1. The problem I’m having:
I’m trying to stop a couple of aggressive crawlers using the below config. While testing it locally, however, it didn’t prove to do its job (just returns 200):
➜ curl -vH 'User-Agent: gAhrefsBotg' https://test.localhost/
* Trying [::1]:443...
* Connected to test.localhost (::1) port 443
* ALPN: curl offers h2,http/1.1
* (304) (OUT), TLS handshake, Client hello (1):
* CAfile: /etc/ssl/cert.pem
* CApath: none
* (304) (IN), TLS handshake, Server hello (2):
* (304) (IN), TLS handshake, Unknown (8):
* (304) (IN), TLS handshake, Certificate (11):
* (304) (IN), TLS handshake, CERT verify (15):
* (304) (IN), TLS handshake, Finished (20):
* (304) (OUT), TLS handshake, Finished (20):
* SSL connection using TLSv1.3 / AEAD-CHACHA20-POLY1305-SHA256
* ALPN: server accepted h2
* Server certificate:
* subject: [NONE]
* start date: Jul 20 12:32:21 2024 GMT
* expire date: Jul 21 00:32:21 2024 GMT
* subjectAltName: host "test.localhost" matched cert's "test.localhost"

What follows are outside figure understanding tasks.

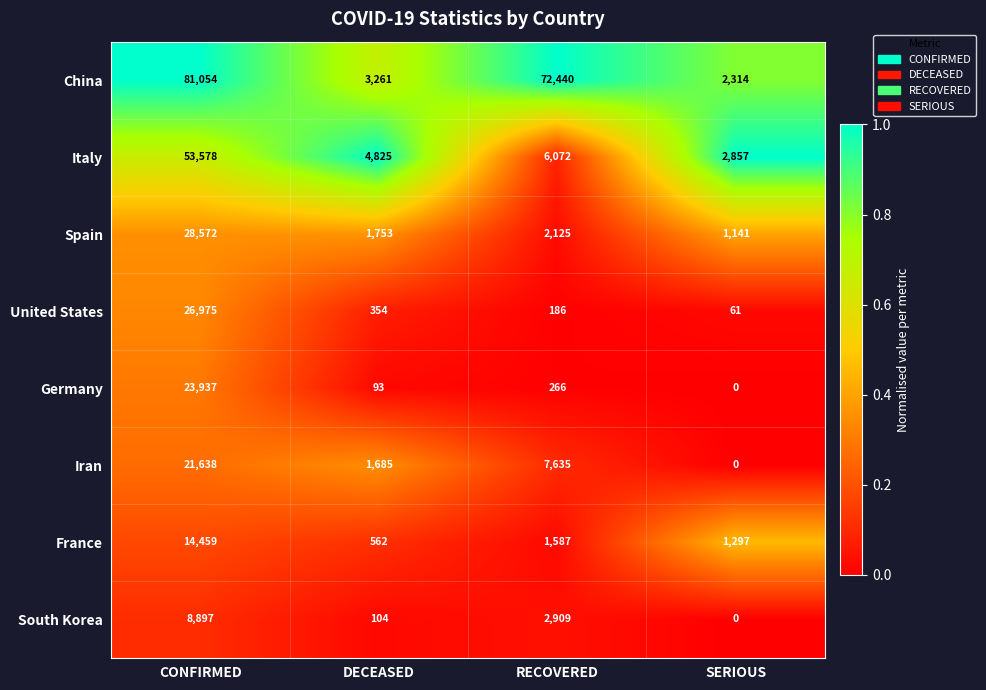

What is the sum of all Iran values?

30958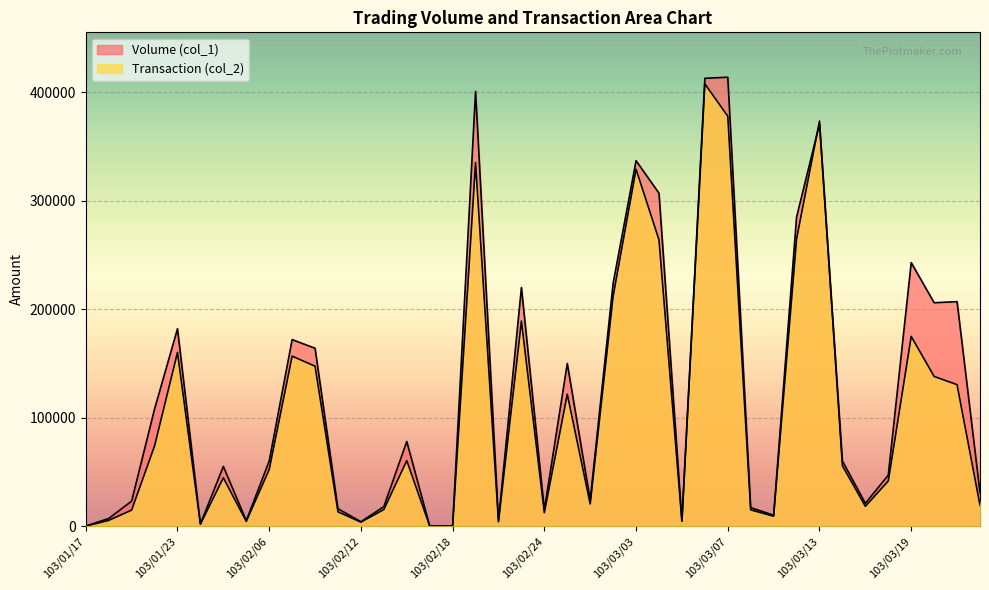

Which category has the lowest value across all series?

103/01/17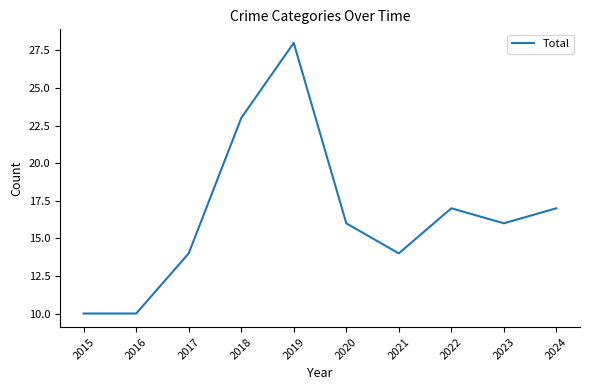

What is the minimum value shown in the chart?

10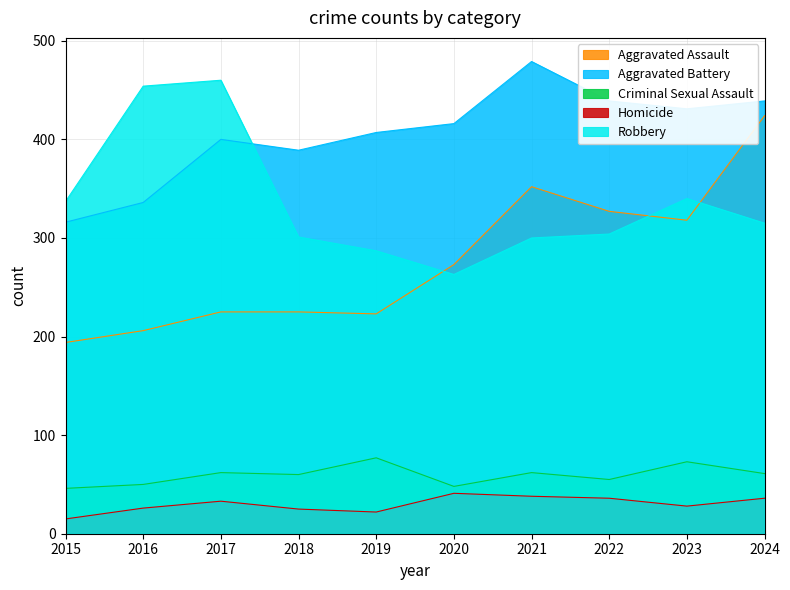

The value of Aggravated Battery at 2016 is 573. True or false?

False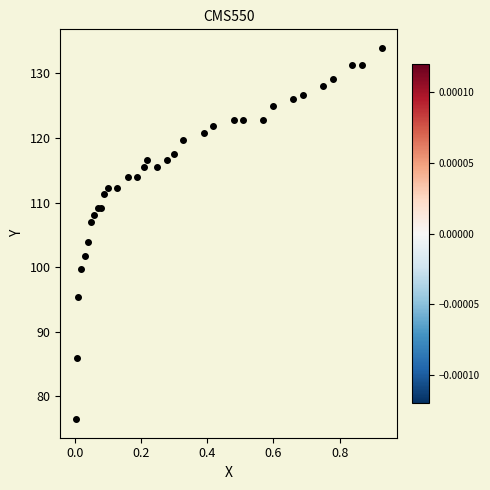

What Y value in the scatter plot is closest to 105?

103.9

* issuer: CN=Caddy ECC Intermediate
* SSL certificate verify ok.
* using HTTP/2
* [HTTP/2] [1] OPENED stream for https://test.localhost/
* [HTTP/2] [1] [:method: GET]
* [HTTP/2] [1] [:scheme: https]
* [HTTP/2] [1] [:authority: test.localhost]
* [HTTP/2] [1] [:path: /]
* [HTTP/2] [1] [accept: */*]
* [HTTP/2] [1] [user-agent: AhrefsBot]
> GET / HTTP/2
> Host: test.localhost
> Accept: */*
> User-Agent: AhrefsBot
>
< HTTP/2 200
< alt-svc: h3=":443"; ma=2592000
< server: Caddy
< content-length: 0
< date: Sat, 20 Jul 2024 14:40:01 GMT
<
* Connection #0 to host test.localhost left intact
2. Error messages and/or full log output:
Access log produced by cURL’s request:
{
"level": "info",
"ts": 1721486672.1151009,
"logger": "http.log.access.log0",
"msg": "NOP",
"request": {
"remote_ip": "::1",
"remote_port": "54028",
"client_ip": "::1",
"proto": "HTTP/1.1",
"method": "GET",
"host": "test.localhost",
"uri": "/",
"headers": {
"User-Agent": [
"gAhrefsBotg"
],
"Connection": [
"close"
]
},
"tls": {
"resumed": false,
"version": 772,
"cipher_suite": 4865,
"proto": "",
"server_name": "test.localhost"
}
},
"bytes_read": 0,
"user_id": "",
"duration": 0.000026041,
"size": 0,
"status": 0,
"resp_headers": {
"Server": [
"Caddy"
],
"Alt-Svc": [
"h3=\":443\"; ma=2592000"
]
}
}
3. Caddy version:
v2.8.4 h1:q3pe0wpBj1OcHFZ3n/1nl4V4bxBrYoSoab7rL9BMYNk=
4. How I installed and ran Caddy:
a. System environment:
macOS 14
b. Command:
sudo caddy start
in /etc/caddy
c. Service/unit/compose file:
n/a
d. My complete Caddy config:
test.localhost {
log {
output file /var/log/caddy/access.log {
roll_size 50mb
roll_keep 20
roll_keep_for 720h
}
}
@badbots {
header 'User-Agent' *AhrefsBot*
header 'User-Agent' *Amazonbot*
header 'User-Agent' *Bytespider*
}
respond @badbots 'Nope' 403
reverse_proxy localhost:8000
}
5. Links to relevant resources:
I was inspired by this comment but it didn’t quite work out.